As shown in FIG. 1a, the liquid stream exiting expansion section 12 via conduit 107 comprises LNG. In one embodiment, the LNG in conduit 107 can have a temperature in the range of from about −200 to about −300° F., about −225 to about −275° F., or −240 to −260° F. and a pressure in the range of from about 0 to about 40 psia, about 5 to about 25 psia, 10 to 20 psia, or about atmospheric. The LNG in conduit 107 can subsequently be routed to storage and/or shipped to another location via pipeline, ocean-going vessel, truck, or any other suitable transportation means. In one embodiment, at least a portion of the LNG can be subsequently vaporized for pipeline transportation or use in applications requiring vapor-phase natural gas.

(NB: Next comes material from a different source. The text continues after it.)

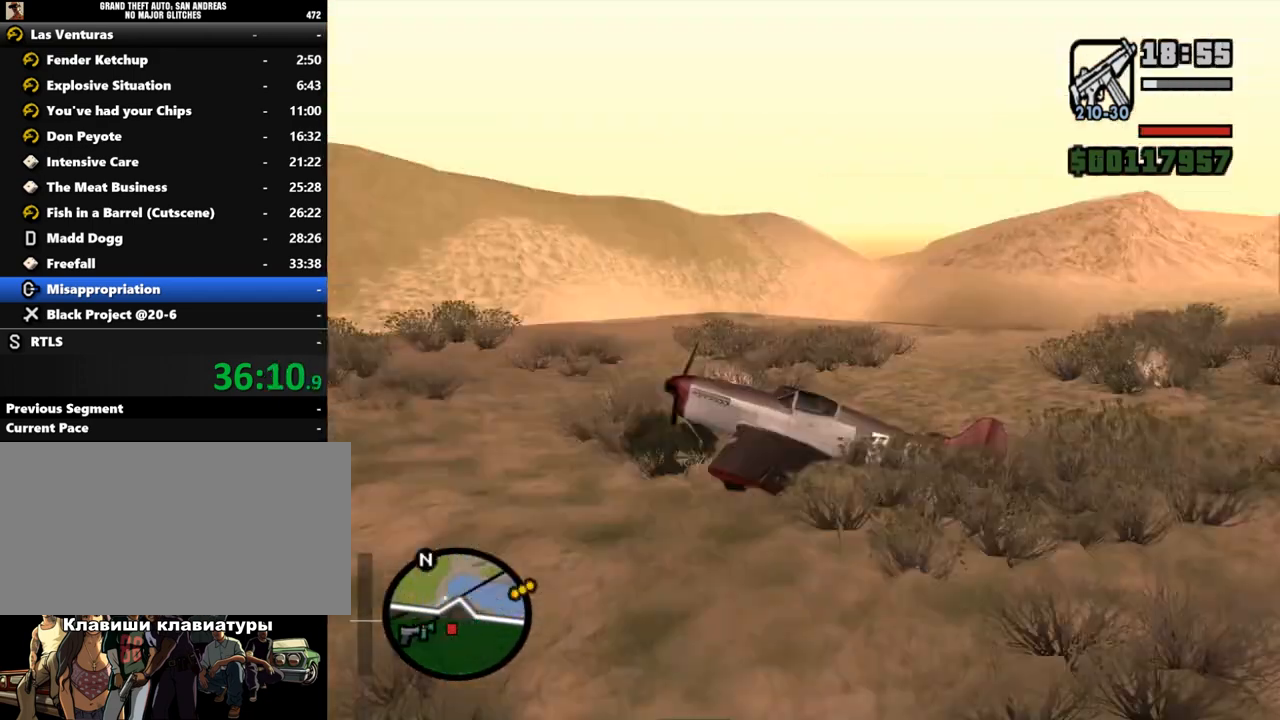
{"keys": ["w"], "mouse": [], "events": [[67, "q", "up"], [67, "w", "down"]]}
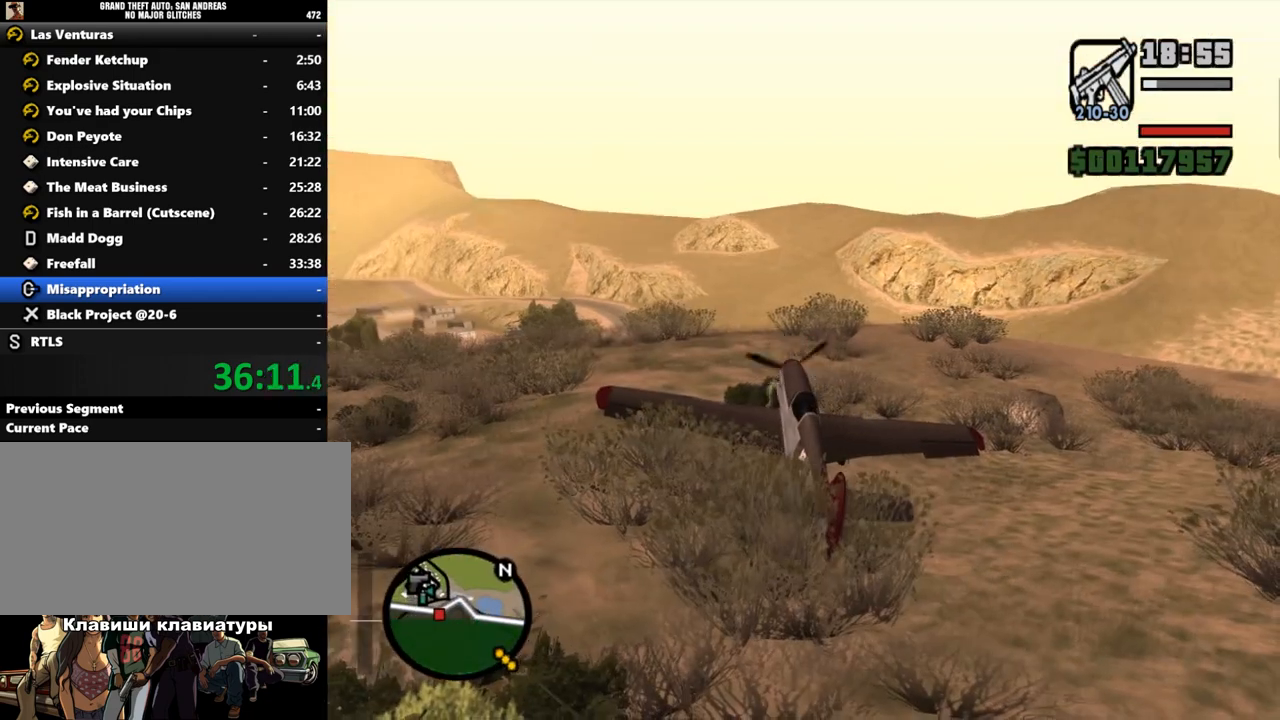
{"keys": ["s"], "mouse": [], "events": [[67, "w", "up"], [367, "s", "down"]]}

FIG. 2 presents one embodiment of a specific configuration of the LNG facility described previously with respect to FIG. 1a. To facilitate an understanding of FIG. 2, the following numeric nomenclature was employed. Items numbered 31 through 49 are process vessels and equipment directly associated with first propane refrigeration cycle 30, and items numbered 51 through 69 are process vessels and equipment related to second ethylene refrigeration cycle 50. Items numbered 71 through 94 correspond to process vessels and equipment associated with third methane refrigeration cycle 70 and/or expansion section 80. Items numbered 96 through 99 are process vessels and equipment associated with heavies removal zone 95. Items numbered 100 through 199 correspond to flow lines or conduits that contain predominantly methane streams. Items numbered 200 through 299 correspond to flow lines or conduits which contain predominantly ethylene streams. Items numbered 300 through 399 correspond to flow lines or conduits that contain predominantly propane streams.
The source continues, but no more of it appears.